[Extracted page text]
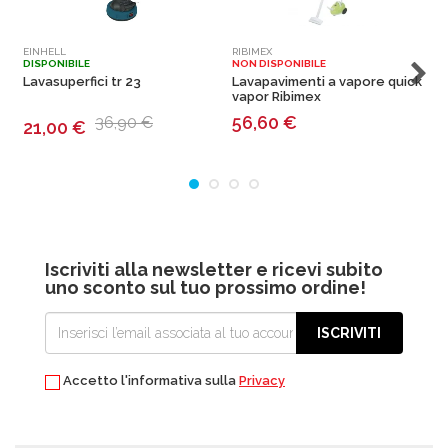
EINHELL
RIBIMEX
G
DISPONIBILE
NON DISPONIBILE
N
Lavasuperfici tr 23
Lavapavimenti a vapore quick
R
vapor Ribimex
p
56,60
€
36,90 €
21,00
€
Iscriviti alla newsletter e ricevi subito
uno sconto sul tuo prossimo ordine!
ISCRIVITI
Accetto l'informativa sulla
Privacy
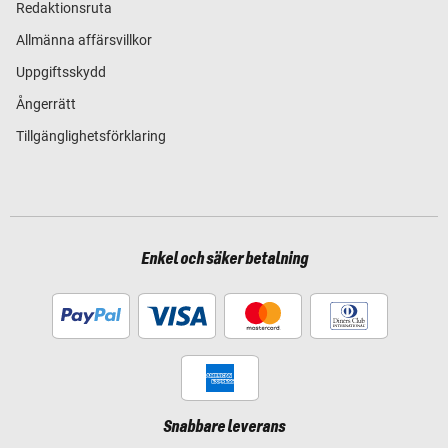
Redaktionsruta
Allmänna affärsvillkor
Uppgiftsskydd
Ångerrätt
Tillgänglighetsförklaring
Enkel och säker betalning
Snabbare leverans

# [What the task asks]
Give the lines above as a JSON list of strings, one string per line, skipping blank lines and leaving out the picture markers.

# [Response to the exercise]
[
  "EINHELL",
  "RIBIMEX",
  "G",
  "DISPONIBILE",
  "NON DISPONIBILE",
  "N",
  "Lavasuperfici tr 23",
  "Lavapavimenti a vapore quick",
  "R",
  "vapor Ribimex",
  "p",
  "56,60",
  "€",
  "36,90 €",
  "21,00",
  "€",
  "Iscriviti alla newsletter e ricevi subito",
  "uno sconto sul tuo prossimo ordine!",
  "ISCRIVITI",
  "Accetto l'informativa sulla",
  "Privacy",
  "Redaktionsruta",
  "Allmänna affärsvillkor",
  "Uppgiftsskydd",
  "Ångerrätt",
  "Tillgänglighetsförklaring",
  "Enkel och säker betalning",
  "Snabbare leverans"
]